───── GIVEN RECORDS
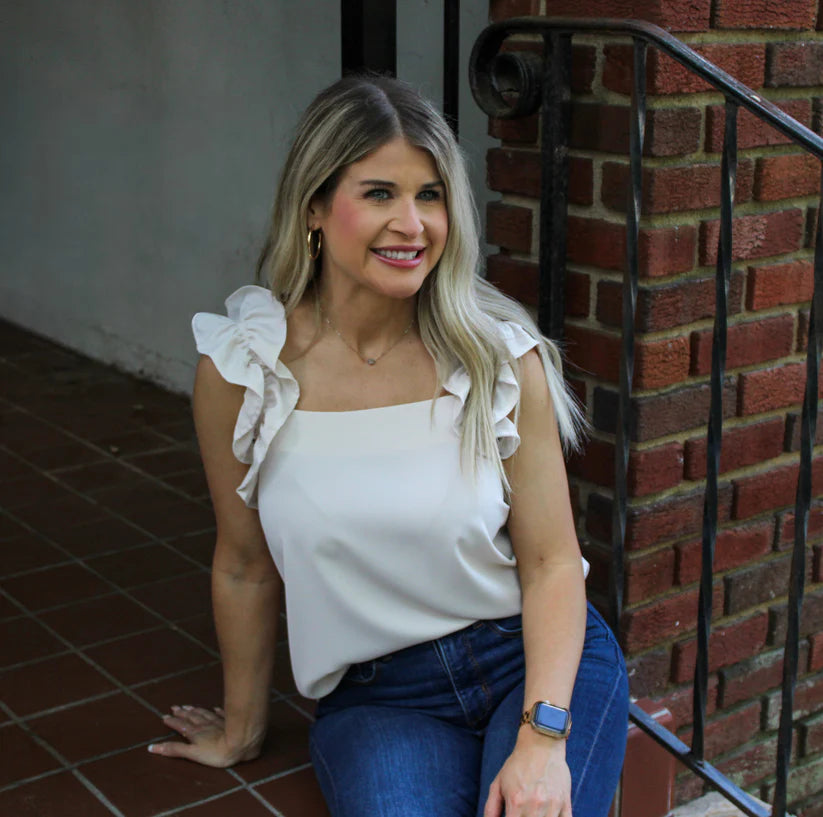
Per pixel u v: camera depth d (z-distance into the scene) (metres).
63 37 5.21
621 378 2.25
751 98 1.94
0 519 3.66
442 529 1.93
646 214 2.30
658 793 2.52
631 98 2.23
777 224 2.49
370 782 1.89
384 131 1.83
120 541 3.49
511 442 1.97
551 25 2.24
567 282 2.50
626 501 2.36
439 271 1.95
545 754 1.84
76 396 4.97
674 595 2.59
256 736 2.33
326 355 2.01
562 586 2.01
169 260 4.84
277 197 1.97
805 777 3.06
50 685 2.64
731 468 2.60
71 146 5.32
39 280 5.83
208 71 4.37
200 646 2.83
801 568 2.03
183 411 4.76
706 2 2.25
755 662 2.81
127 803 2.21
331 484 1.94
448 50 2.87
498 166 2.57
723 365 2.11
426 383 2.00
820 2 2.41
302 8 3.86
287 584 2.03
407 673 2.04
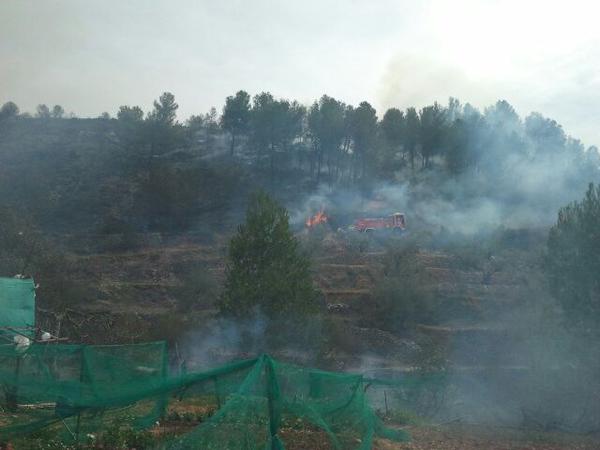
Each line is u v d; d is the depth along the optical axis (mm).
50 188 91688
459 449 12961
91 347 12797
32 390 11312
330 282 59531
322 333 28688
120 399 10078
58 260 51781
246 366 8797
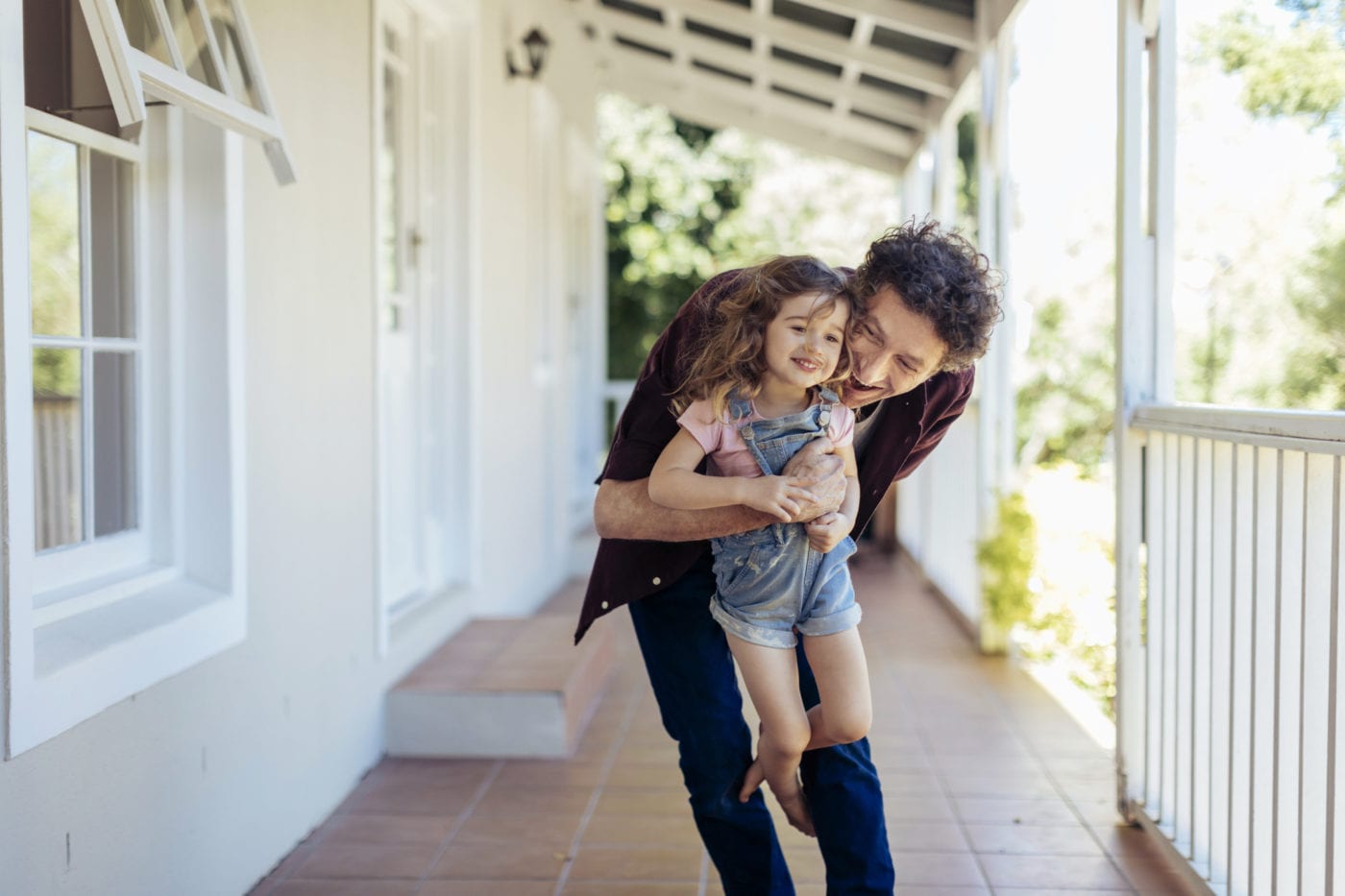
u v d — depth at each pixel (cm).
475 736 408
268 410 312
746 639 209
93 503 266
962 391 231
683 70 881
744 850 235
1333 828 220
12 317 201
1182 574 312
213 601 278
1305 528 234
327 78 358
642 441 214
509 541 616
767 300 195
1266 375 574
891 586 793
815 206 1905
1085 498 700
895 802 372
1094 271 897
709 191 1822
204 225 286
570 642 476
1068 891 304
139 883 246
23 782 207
──────────
───── GIVEN RECORDS
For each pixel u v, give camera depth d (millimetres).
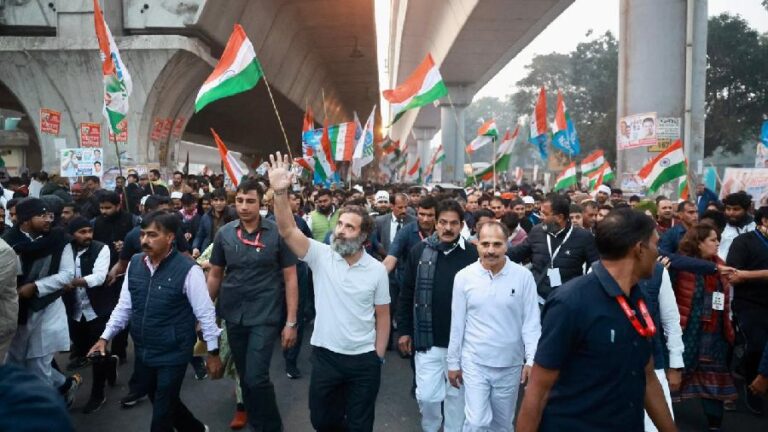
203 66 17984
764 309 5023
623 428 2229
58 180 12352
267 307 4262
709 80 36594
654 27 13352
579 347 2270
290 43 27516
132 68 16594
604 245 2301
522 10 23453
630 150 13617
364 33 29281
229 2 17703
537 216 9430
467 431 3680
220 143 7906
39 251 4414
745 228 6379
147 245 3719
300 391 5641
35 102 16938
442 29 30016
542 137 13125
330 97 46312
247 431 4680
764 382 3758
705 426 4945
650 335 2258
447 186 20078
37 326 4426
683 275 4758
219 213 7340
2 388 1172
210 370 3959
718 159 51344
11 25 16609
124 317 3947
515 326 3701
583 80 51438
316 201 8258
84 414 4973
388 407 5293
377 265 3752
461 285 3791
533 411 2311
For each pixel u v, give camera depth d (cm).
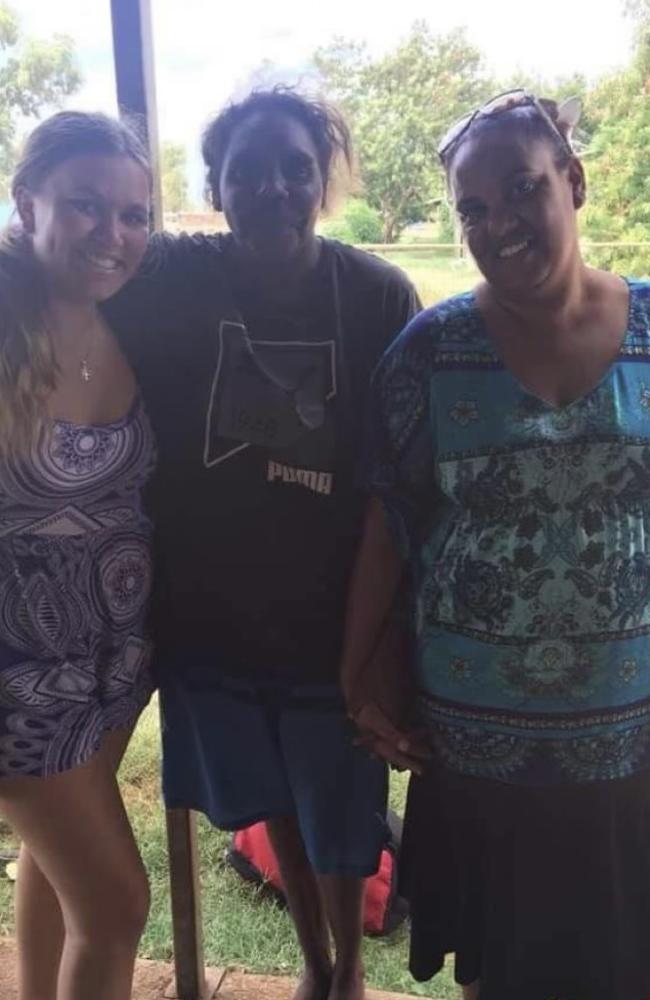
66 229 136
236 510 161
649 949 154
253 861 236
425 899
──────────
───── GIVEN RECORDS
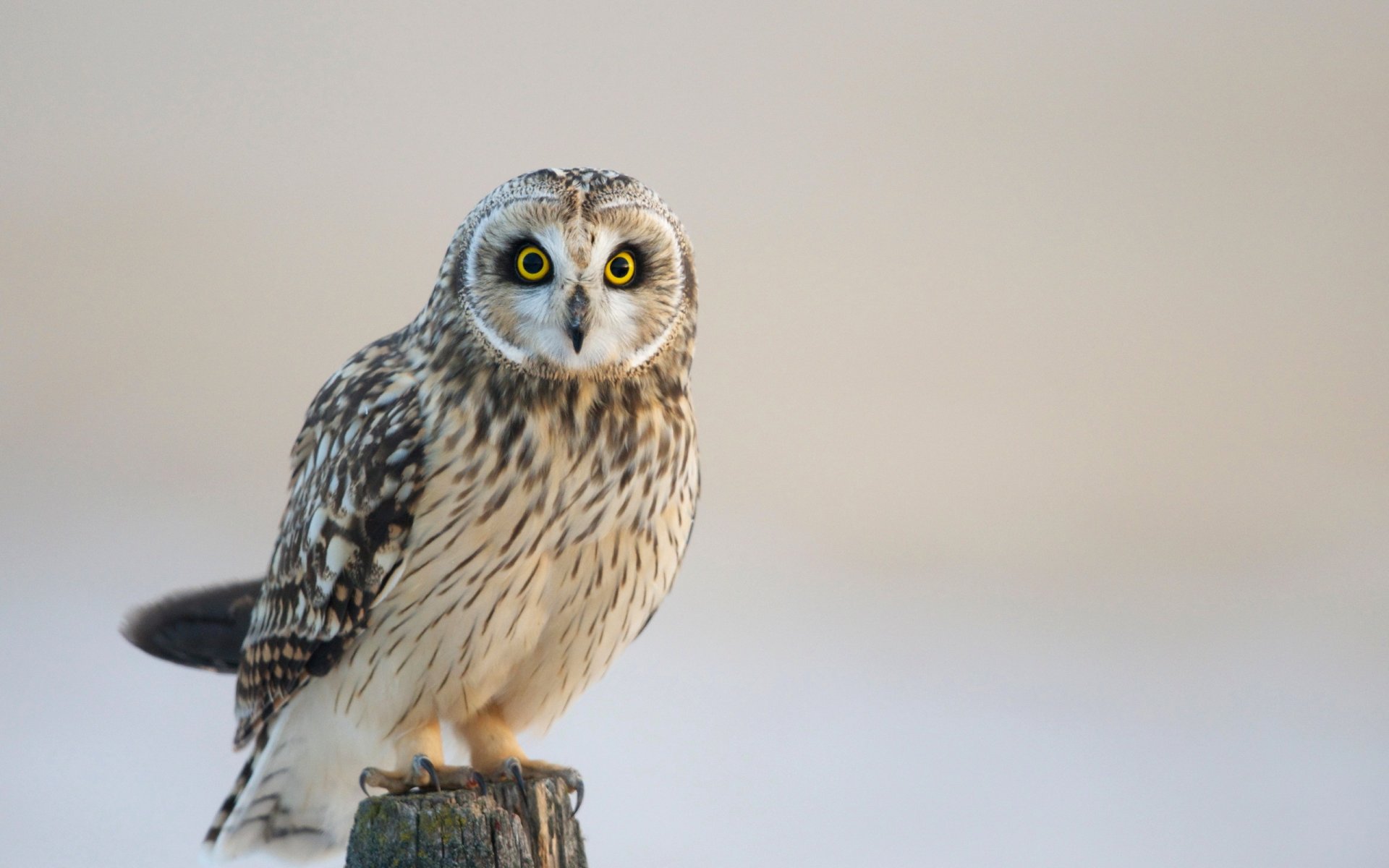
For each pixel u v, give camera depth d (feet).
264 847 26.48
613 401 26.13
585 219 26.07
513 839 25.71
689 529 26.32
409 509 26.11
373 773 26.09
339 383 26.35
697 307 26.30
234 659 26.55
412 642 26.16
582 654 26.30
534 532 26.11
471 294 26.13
──────────
WHAT YOU WILL DO
Reproduce the lines above, beginning at the line with "689 529 26.32" and stopping after the line with "471 294 26.13", exactly as they are.

ANSWER SPACE
689 529 26.32
409 509 26.11
373 773 26.09
339 383 26.35
697 307 26.30
234 659 26.55
412 642 26.16
582 654 26.30
534 532 26.11
471 294 26.13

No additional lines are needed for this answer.